== Stated exercise 1 ==
Rewrite the paragraph of the CMA Fest article that begins "Gina Venier followed" as a brief bulleted list, keeping its main facts.
== Stated exercise 2 ==
Copy the CMA Fest article word for word, from "Lifting up LGBTQ+" up to and including "Country Proud showcase.".
== Stated exercise 3 ==
Answer these questions using the CMA Fest article:
(a) In what venue was the Country Proud showcase held?
(b) How long did the showcase last?
(c) What song opened the show, and for which band was it written?

Country Queer

Lifting up LGBTQ+ voices in country and Americana.

Loud & Proud: CMA Fest’s First Queer Showcase Is a Roaring Success

By Lily Rex

Nashville was proud as hell this CMA Fest as queer musicians rocked Assembly Food Hall for four hours during Thursday night’s Country Proud showcase.

A raucous celebration that at times turned into a dance party, it was the first ever showcase highlighting LGBTQ artists as part of CMA Fest.

Sonia Leigh opened the show with “Sweet Annie,” the hit single she wrote for Zac Brown Band. It was a wonderful start to set the tone for the show—proof that queer artists and songwriters are making thoroughly relatable music in Nashville.

Gina Venier followed with songs such as “Take me There,” “Radio Silence,” and her latest single “Nora Jane.” Venier has garnered significant attention for the song, a heartfelt coming out story with a happy ending. People and Billboard have both featured it, and some folks in the crowd could be seen in navy blue “Nora Jane” trucker hats.

== Data provided ==
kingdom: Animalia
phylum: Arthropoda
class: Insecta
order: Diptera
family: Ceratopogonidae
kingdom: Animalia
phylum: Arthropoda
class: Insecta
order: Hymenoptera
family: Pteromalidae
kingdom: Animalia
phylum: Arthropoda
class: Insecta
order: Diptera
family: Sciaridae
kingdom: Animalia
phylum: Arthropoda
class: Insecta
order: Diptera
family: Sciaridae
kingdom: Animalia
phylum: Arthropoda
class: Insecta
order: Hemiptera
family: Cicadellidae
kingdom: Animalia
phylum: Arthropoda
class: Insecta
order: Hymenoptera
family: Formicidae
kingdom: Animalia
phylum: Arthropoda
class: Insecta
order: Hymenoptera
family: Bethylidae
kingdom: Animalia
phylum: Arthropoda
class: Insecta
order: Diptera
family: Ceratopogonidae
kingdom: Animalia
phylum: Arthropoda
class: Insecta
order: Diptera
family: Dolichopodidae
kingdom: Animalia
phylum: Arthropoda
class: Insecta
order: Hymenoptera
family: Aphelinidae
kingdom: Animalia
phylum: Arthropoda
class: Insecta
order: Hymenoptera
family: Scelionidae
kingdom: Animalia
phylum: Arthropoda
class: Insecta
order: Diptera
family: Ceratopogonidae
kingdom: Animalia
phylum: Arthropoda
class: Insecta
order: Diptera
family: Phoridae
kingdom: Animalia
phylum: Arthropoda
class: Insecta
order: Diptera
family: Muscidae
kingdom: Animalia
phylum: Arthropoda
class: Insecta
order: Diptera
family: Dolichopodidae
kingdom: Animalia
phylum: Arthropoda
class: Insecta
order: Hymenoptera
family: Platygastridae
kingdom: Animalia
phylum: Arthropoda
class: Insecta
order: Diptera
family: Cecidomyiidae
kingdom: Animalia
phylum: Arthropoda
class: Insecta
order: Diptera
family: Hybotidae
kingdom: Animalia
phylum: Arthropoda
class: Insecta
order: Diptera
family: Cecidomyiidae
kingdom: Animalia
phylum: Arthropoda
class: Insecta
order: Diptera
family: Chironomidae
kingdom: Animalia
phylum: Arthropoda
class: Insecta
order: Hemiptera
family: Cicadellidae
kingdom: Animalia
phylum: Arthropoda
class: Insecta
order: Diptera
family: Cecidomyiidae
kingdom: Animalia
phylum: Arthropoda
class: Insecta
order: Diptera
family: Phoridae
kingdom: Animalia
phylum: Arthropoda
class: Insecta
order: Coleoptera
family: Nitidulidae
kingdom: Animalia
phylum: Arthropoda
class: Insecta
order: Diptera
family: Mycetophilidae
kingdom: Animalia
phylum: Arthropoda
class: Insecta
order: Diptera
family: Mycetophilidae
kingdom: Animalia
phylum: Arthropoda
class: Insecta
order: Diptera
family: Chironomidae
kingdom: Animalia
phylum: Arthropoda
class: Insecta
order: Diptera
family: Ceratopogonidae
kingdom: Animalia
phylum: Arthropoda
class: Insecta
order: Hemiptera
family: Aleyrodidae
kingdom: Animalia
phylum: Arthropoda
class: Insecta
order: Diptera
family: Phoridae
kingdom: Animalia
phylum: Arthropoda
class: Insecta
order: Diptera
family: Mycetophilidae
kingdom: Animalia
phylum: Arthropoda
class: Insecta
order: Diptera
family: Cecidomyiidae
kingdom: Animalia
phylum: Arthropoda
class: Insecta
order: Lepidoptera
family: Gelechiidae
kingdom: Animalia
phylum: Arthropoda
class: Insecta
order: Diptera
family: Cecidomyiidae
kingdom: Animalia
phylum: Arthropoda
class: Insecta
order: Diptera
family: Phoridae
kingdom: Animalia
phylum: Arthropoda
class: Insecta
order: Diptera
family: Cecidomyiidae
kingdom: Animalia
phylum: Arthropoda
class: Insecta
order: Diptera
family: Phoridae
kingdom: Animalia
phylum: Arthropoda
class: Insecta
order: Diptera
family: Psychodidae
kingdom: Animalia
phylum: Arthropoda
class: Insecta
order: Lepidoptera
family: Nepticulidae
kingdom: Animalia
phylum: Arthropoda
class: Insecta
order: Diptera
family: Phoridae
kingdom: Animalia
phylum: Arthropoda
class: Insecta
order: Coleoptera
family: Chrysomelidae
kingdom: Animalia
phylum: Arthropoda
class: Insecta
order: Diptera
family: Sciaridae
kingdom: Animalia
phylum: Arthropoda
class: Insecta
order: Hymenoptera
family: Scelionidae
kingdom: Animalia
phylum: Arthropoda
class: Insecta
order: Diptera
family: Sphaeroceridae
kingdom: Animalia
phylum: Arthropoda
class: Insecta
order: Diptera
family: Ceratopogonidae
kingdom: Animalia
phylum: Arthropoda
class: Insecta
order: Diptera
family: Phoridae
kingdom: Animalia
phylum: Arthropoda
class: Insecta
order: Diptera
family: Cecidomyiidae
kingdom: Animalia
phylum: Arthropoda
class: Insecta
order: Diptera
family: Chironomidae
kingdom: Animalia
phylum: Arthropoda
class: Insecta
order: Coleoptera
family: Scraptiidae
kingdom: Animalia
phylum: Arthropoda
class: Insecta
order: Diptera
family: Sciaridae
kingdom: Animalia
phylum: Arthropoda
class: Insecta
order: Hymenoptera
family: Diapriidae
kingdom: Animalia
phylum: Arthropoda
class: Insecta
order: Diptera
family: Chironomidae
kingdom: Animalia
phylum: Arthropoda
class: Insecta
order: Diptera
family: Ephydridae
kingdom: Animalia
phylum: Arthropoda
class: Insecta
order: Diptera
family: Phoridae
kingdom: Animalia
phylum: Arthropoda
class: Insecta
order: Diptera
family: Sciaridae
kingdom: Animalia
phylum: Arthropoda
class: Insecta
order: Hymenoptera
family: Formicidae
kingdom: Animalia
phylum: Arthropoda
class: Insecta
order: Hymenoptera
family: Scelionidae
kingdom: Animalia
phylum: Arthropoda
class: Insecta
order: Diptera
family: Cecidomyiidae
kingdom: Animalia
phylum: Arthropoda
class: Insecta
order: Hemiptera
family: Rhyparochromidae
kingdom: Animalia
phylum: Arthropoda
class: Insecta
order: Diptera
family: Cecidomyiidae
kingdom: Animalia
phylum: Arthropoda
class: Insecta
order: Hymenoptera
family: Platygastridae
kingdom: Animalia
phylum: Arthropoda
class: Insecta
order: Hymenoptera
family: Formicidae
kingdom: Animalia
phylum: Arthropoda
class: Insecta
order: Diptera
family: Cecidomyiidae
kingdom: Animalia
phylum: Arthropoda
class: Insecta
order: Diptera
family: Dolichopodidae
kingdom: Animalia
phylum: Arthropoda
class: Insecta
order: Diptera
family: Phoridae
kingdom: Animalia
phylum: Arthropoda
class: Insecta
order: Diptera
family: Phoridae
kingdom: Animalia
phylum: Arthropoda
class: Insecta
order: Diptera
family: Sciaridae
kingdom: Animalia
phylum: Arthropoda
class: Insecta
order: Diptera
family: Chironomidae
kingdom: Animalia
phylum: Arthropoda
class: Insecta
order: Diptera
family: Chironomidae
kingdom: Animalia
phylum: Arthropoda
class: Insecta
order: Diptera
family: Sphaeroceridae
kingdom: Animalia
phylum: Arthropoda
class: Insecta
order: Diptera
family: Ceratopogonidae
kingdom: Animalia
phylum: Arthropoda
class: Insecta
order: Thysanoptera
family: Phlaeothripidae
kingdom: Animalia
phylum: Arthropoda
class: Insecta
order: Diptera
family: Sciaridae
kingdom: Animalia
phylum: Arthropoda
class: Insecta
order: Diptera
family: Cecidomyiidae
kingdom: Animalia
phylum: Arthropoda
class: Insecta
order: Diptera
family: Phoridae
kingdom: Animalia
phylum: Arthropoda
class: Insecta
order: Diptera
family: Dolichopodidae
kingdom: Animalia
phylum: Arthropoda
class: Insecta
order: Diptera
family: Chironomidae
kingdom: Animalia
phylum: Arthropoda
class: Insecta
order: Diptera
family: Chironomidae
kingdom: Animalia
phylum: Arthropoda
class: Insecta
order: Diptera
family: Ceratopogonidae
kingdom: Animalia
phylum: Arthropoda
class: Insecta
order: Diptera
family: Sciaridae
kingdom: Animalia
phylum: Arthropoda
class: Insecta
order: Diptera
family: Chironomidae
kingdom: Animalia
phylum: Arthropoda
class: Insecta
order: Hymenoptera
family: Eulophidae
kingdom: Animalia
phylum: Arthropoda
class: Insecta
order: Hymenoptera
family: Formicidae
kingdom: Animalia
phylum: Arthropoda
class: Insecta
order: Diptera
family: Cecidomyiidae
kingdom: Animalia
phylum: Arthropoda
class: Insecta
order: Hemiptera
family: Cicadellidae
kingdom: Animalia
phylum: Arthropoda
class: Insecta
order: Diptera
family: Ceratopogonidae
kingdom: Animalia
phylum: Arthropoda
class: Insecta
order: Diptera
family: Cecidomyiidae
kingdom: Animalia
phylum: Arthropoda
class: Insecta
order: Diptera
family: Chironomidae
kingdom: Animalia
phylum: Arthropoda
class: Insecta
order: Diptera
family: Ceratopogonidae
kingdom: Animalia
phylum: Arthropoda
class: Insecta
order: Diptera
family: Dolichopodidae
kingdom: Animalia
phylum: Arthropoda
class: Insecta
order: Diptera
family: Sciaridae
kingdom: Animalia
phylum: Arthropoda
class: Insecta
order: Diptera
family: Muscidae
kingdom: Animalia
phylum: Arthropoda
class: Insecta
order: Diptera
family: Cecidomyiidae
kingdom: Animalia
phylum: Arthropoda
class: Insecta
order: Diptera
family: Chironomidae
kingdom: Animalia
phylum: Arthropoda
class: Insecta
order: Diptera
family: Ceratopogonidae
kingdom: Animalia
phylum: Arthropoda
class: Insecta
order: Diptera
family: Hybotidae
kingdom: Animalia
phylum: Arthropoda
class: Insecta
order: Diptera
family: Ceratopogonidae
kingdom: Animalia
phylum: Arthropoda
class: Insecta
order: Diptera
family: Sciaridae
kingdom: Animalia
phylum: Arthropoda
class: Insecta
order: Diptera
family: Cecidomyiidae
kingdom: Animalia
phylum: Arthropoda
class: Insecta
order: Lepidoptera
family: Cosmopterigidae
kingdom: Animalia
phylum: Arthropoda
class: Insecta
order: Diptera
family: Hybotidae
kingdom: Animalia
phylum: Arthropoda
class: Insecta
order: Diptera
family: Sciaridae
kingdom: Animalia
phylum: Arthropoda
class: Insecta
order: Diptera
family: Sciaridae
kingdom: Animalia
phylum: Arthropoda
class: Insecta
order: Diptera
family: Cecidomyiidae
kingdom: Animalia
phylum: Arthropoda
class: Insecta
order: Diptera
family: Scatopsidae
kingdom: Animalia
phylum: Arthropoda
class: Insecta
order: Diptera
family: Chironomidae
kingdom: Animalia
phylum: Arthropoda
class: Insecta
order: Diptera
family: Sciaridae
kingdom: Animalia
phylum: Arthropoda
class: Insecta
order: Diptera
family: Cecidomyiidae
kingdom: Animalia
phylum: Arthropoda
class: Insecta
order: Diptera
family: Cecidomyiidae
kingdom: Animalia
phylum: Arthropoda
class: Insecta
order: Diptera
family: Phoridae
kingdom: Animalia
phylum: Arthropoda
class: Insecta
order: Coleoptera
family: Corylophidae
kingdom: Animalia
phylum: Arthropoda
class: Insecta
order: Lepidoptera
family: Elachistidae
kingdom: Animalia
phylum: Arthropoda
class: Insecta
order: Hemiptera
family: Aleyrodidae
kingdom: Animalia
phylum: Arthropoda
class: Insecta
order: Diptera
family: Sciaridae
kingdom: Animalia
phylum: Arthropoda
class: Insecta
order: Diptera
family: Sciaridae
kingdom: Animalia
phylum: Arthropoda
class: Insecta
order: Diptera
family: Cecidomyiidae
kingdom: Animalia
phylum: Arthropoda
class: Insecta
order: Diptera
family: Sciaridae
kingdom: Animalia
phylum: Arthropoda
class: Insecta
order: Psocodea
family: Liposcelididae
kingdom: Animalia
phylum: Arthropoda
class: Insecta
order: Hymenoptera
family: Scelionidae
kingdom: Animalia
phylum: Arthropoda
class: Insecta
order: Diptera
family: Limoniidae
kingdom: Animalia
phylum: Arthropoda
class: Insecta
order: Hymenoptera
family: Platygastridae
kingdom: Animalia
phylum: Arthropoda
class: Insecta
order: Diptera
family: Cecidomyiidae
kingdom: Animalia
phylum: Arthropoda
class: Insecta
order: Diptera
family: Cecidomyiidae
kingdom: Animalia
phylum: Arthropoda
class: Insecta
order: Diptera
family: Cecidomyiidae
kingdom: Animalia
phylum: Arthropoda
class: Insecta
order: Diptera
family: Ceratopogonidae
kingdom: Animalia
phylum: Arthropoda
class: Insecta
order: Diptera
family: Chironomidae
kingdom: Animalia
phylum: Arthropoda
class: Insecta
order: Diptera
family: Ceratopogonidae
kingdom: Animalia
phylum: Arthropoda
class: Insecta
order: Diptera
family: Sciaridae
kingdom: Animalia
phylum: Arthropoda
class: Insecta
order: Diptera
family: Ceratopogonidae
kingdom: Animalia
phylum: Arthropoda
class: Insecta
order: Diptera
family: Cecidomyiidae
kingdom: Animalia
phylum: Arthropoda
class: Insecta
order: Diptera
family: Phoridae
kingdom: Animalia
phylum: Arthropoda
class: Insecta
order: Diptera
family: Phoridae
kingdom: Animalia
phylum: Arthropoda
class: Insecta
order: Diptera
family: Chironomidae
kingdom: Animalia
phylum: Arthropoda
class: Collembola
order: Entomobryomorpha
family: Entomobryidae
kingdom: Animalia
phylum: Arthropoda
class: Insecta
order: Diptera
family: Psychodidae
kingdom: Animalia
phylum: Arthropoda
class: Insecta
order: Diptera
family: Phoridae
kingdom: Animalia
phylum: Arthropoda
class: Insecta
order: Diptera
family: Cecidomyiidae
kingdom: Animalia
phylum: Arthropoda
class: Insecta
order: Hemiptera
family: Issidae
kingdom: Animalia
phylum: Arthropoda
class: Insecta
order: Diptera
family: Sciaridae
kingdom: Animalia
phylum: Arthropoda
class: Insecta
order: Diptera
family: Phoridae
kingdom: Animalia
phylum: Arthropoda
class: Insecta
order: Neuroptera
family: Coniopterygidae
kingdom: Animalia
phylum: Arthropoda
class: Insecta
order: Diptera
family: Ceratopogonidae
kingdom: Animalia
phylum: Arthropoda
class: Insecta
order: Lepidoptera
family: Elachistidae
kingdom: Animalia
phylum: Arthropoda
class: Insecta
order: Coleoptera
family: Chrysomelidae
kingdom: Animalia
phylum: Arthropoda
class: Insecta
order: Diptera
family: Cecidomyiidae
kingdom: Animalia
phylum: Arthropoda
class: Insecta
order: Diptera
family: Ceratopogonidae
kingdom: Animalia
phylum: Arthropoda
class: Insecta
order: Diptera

== Task result 1 ==
- Gina Venier performed next, with songs including "Take me There," "Radio Silence," and her latest single, "Nora Jane."
- "Nora Jane" is a heartfelt coming-out story with a happy ending and has drawn significant attention.
- People and Billboard have both featured the song.
- Some audience members wore navy blue "Nora Jane" trucker hats.

== Task result 2 ==
Lifting up LGBTQ+ voices in country and Americana.

Loud & Proud: CMA Fest’s First Queer Showcase Is a Roaring Success

By Lily Rex

Nashville was proud as hell this CMA Fest as queer musicians rocked Assembly Food Hall for four hours during Thursday night’s Country Proud showcase.

== Task result 3 ==
(a) Assembly Food Hall
(b) Four hours
(c) "Sweet Annie," written for Zac Brown Band